TASK REQUIREMENTS —
Render the rows below as a two-column CSV with the headers field and value: one CSV line per row, the row's text in one quoted field and its answer in the other, with line breaks turned into spaces. Include only the rows from the start up to and including the line with "order: Araneae".
::: DATA EXTRACT
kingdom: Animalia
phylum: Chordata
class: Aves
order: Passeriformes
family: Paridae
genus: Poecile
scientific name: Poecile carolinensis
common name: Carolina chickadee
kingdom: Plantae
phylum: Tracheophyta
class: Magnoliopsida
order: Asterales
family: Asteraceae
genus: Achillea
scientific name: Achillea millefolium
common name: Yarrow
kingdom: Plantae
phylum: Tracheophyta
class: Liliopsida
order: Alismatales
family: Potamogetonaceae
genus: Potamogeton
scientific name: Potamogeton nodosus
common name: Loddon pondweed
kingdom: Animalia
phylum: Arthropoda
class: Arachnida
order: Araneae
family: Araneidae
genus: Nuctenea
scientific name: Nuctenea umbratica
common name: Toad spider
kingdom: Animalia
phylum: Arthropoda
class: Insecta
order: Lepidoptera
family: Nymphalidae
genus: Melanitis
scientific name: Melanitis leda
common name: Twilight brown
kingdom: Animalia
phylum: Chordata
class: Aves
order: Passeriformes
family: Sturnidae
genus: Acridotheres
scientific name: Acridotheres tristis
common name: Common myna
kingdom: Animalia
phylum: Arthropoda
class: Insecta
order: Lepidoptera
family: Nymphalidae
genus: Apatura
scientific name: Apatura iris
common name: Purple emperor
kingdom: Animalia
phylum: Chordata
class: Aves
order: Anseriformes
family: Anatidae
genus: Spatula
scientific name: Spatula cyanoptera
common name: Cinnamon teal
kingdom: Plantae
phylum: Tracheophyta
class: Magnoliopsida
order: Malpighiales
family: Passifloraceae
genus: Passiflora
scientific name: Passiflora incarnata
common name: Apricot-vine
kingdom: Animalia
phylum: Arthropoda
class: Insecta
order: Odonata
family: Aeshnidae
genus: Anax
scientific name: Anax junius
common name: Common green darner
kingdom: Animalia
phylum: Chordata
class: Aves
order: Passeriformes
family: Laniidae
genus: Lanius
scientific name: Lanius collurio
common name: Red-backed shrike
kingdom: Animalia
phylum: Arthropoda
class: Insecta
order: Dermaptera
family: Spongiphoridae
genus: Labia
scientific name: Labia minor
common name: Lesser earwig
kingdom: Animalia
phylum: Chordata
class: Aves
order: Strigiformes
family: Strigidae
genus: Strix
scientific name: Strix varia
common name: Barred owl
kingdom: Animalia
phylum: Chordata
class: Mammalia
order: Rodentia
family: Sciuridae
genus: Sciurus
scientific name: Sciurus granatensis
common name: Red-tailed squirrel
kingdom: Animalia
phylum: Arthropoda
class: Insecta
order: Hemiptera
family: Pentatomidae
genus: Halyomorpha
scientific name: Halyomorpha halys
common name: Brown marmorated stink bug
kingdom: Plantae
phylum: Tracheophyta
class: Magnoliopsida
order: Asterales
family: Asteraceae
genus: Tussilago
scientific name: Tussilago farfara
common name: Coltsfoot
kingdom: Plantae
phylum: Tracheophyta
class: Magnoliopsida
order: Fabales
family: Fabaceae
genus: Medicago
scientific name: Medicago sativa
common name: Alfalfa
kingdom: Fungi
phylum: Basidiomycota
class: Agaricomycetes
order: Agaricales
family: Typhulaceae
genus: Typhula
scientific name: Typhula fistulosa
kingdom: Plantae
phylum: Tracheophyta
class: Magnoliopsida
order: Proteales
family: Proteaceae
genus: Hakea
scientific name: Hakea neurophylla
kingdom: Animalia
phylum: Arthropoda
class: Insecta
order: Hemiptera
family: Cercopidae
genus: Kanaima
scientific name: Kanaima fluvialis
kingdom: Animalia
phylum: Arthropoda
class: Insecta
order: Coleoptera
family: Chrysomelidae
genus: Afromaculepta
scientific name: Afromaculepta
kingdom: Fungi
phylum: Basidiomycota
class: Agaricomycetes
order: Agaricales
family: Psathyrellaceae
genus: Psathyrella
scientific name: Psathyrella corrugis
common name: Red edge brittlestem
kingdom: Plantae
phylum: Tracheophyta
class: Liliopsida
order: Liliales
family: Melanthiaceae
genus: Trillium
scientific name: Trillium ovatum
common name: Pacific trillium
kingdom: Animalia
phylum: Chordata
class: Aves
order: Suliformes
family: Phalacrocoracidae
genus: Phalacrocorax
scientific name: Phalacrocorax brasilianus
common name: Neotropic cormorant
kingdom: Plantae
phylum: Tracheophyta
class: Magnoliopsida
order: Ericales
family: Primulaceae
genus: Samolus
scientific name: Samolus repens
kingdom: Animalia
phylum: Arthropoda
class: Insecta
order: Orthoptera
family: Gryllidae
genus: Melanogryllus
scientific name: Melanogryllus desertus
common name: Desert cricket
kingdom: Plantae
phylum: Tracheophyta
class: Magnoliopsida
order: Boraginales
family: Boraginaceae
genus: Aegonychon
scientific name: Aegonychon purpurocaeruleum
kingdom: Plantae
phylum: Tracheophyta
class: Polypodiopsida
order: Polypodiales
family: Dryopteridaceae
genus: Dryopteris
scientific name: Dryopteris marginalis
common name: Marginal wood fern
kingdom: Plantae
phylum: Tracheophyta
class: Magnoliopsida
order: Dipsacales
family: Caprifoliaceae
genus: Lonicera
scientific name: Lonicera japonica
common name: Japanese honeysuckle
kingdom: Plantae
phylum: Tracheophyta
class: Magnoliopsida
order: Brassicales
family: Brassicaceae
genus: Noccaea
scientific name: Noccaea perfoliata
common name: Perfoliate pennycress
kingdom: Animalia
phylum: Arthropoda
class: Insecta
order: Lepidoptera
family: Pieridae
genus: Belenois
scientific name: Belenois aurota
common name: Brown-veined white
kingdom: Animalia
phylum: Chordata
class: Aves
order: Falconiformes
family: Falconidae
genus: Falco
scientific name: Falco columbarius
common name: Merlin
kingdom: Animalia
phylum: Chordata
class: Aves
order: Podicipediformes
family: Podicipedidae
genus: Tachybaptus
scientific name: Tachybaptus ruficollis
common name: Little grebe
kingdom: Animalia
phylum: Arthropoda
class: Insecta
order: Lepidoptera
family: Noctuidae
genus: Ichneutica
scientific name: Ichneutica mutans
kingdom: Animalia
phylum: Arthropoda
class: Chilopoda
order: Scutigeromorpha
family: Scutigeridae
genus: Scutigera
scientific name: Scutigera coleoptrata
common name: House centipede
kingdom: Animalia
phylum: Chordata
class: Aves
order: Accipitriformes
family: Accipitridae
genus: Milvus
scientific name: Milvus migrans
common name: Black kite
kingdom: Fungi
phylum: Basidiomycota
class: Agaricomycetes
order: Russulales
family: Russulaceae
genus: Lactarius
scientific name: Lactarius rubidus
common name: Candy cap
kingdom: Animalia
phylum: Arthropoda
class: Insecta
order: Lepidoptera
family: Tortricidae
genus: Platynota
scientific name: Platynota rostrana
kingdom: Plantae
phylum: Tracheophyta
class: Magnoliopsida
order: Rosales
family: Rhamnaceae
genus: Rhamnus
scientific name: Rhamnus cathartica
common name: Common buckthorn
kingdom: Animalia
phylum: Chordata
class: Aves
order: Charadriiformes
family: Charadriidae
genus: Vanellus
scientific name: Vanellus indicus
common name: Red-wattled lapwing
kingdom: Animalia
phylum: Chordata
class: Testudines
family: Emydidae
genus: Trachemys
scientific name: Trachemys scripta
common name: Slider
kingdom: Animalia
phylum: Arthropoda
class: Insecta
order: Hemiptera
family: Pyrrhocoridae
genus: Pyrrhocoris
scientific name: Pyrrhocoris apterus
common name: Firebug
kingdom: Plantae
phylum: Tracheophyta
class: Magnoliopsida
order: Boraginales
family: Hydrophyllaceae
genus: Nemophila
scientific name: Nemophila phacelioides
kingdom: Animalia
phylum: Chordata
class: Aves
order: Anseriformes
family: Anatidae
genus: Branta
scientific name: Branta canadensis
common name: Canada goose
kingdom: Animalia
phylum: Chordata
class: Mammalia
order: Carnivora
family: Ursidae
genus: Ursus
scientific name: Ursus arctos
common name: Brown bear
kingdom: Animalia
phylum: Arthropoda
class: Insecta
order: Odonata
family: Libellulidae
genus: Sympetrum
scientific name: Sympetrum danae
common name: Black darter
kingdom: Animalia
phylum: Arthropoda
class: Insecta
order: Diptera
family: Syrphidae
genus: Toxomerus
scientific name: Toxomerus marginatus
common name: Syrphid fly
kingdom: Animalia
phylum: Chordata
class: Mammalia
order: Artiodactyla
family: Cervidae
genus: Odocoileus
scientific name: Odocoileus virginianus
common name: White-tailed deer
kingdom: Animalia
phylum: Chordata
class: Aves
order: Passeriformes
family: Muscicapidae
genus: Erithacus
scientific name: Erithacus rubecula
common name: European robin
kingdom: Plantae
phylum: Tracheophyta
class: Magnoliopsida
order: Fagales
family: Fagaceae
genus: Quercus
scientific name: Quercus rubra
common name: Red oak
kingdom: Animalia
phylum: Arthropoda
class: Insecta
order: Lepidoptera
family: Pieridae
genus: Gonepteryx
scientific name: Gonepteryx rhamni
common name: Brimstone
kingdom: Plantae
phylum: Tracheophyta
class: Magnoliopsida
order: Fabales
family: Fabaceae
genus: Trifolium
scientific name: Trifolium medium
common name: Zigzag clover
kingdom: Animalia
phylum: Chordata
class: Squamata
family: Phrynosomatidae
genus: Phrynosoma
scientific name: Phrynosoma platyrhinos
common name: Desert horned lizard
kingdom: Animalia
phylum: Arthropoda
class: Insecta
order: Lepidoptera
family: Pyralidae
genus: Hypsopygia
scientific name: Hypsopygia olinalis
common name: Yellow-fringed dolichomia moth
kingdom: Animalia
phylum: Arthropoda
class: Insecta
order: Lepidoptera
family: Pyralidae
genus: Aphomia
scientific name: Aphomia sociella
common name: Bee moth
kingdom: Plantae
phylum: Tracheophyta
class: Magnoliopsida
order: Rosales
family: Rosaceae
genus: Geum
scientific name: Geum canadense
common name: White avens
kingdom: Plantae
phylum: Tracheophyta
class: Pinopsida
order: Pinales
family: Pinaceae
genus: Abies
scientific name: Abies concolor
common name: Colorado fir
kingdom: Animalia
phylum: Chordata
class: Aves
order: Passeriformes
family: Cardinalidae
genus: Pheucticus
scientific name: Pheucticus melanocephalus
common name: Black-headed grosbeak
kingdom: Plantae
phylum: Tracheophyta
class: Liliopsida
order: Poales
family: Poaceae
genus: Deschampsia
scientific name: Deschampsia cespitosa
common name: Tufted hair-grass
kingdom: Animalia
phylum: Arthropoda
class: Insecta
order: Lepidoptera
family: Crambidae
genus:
::::::
RESULT FOR THIS EXERCISE —
field,value
"kingdom:","Animalia"
"phylum:","Chordata"
"class:","Aves"
"order:","Passeriformes"
"family:","Paridae"
"genus:","Poecile"
"scientific name:","Poecile carolinensis"
"common name:","Carolina chickadee"
"kingdom:","Plantae"
"phylum:","Tracheophyta"
"class:","Magnoliopsida"
"order:","Asterales"
"family:","Asteraceae"
"genus:","Achillea"
"scientific name:","Achillea millefolium"
"common name:","Yarrow"
"kingdom:","Plantae"
"phylum:","Tracheophyta"
"class:","Liliopsida"
"order:","Alismatales"
"family:","Potamogetonaceae"
"genus:","Potamogeton"
"scientific name:","Potamogeton nodosus"
"common name:","Loddon pondweed"
"kingdom:","Animalia"
"phylum:","Arthropoda"
"class:","Arachnida"
"order:","Araneae"